Photocatalytic activity of synthesized titanate nanotubes and nanoribbons vs. commercial TiO_2 under artificial solar and visible irradiation using 17β-estradiol as model micropollutant

摘要

The aim of this study was to compare photocatalytic activity of protonated titanate nanotubes (HTiNT) and nanoribbons (HTiNR) vs. TiO2 P25 under different irradiation conditions for degradation of selected water micropollutant (17 beta-estradiol, E2). HTiNT and HTiNR were prepared according to previously published method, hereby confirmed by means of the scanning electron microscopy and powder X-ray diffraction (XRD). In order to check the extent of photocatalytic activity at high E2 photolysis rates due to its absorption maximum (lambda(max) = 278 nm), reaction cell was exposed to the source of artificial solar light with enhanced UVB irradiation. HTiNT, HTiNR and commercial TiO2 were active under both visible light and solar irradiation.
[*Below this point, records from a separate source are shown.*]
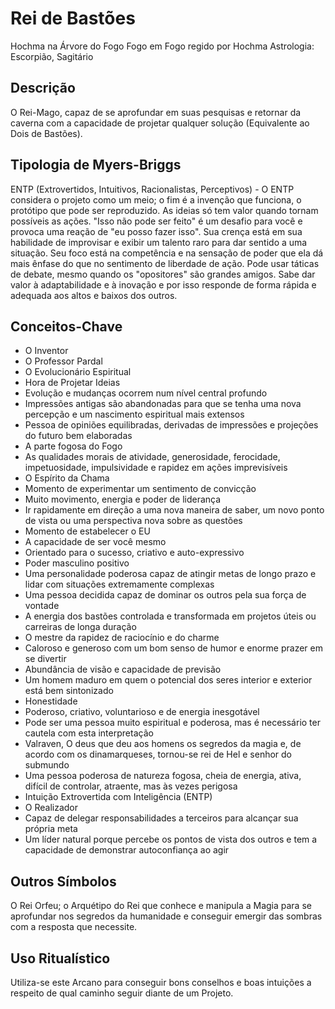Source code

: # Rei de Bastões

Hochma na Árvore do Fogo
Fogo em Fogo regido por Hochma
Astrologia: Escorpião, Sagitário

## Descrição
O Rei-Mago, capaz de se aprofundar em suas pesquisas e retornar da caverna com a capacidade de projetar qualquer solução (Equivalente ao Dois de Bastões).

## Tipologia de Myers-Briggs
ENTP (Extrovertidos, Intuitivos, Racionalistas, Perceptivos) - O ENTP considera o projeto como um meio; o fim é a invenção que funciona, o protótipo que pode ser reproduzido. As ideias só tem valor quando tornam possíveis as ações. "Isso não pode ser feito" é um desafio para você e provoca uma reação de "eu posso fazer isso". Sua crença está em sua habilidade de improvisar e exibir um talento raro para dar sentido a uma situação. Seu foco está na competência e na sensação de poder que ela dá mais ênfase do que no sentimento de liberdade de ação. Pode usar táticas de debate, mesmo quando os "opositores" são grandes amigos. Sabe dar valor à adaptabilidade e à inovação e por isso responde de forma rápida e adequada aos altos e baixos dos outros.

## Conceitos-Chave
- O Inventor
- O Professor Pardal
- O Evolucionário Espiritual
- Hora de Projetar Ideias
- Evolução e mudanças ocorrem num nível central profundo
- Impressões antigas são abandonadas para que se tenha uma nova percepção e um nascimento espiritual mais extensos
- Pessoa de opiniões equilibradas, derivadas de impressões e projeções do futuro bem elaboradas
- A parte fogosa do Fogo
- As qualidades morais de atividade, generosidade, ferocidade, impetuosidade, impulsividade e rapidez em ações imprevisíveis
- O Espírito da Chama
- Momento de experimentar um sentimento de convicção
- Muito movimento, energia e poder de liderança
- Ir rapidamente em direção a uma nova maneira de saber, um novo ponto de vista ou uma perspectiva nova sobre as questões
- Momento de estabelecer o EU
- A capacidade de ser você mesmo
- Orientado para o sucesso, criativo e auto-expressivo
- Poder masculino positivo
- Uma personalidade poderosa capaz de atingir metas de longo prazo e lidar com situações extremamente complexas
- Uma pessoa decidida capaz de dominar os outros pela sua força de vontade
- A energia dos bastões controlada e transformada em projetos úteis ou carreiras de longa duração
- O mestre da rapidez de raciocínio e do charme
- Caloroso e generoso com um bom senso de humor e enorme prazer em se divertir
- Abundância de visão e capacidade de previsão
- Um homem maduro em quem o potencial dos seres interior e exterior está bem sintonizado
- Honestidade
- Poderoso, criativo, voluntarioso e de energia inesgotável
- Pode ser uma pessoa muito espiritual e poderosa, mas é necessário ter cautela com esta interpretação
- Valraven, O deus que deu aos homens os segredos da magia e, de acordo com os dinamarqueses, tornou-se rei de Hel e senhor do submundo
- Uma pessoa poderosa de natureza fogosa, cheia de energia, ativa, difícil de controlar, atraente, mas às vezes perigosa
- Intuição Extrovertida com Inteligência (ENTP)
- O Realizador
- Capaz de delegar responsabilidades a terceiros para alcançar sua própria meta
- Um líder natural porque percebe os pontos de vista dos outros e tem a capacidade de demonstrar autoconfiança ao agir

## Outros Símbolos
O Rei Orfeu; o Arquétipo do Rei que conhece e manipula a Magia para se aprofundar nos segredos da humanidade e conseguir emergir das sombras com a resposta que necessite.

## Uso Ritualístico
Utiliza-se este Arcano para conseguir bons conselhos e boas intuições a respeito de qual caminho seguir diante de um Projeto.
In each irradiation regime, the E2 degradation followed pseudo-first-order kinetics with respect to both irradiation time and energy. The rate constant decreased with the decreasing catalyst load while increased with the increasing irradiation energy for the emissions below 400 nm. On behalf of achieved nanostructural arrays the wider bandgaps were shown for HTiNT and HTiNR. Compared with TiO2 P25 almost three times lower rate constants for E2 degradation under visible irradiation were observed on behalf of band alignment effect of the P25. The photonic efficiencies (zeta(0)) were calculated and used for quantitative comparison of HTiNT, HTiNR and TiO2 photocatalytic activity regardless the irradiation conditions. The respective values decreased with the higher irradiation energy as related to an excess of photons available for simultaneous photolysis of E2 and its degradation intermediates.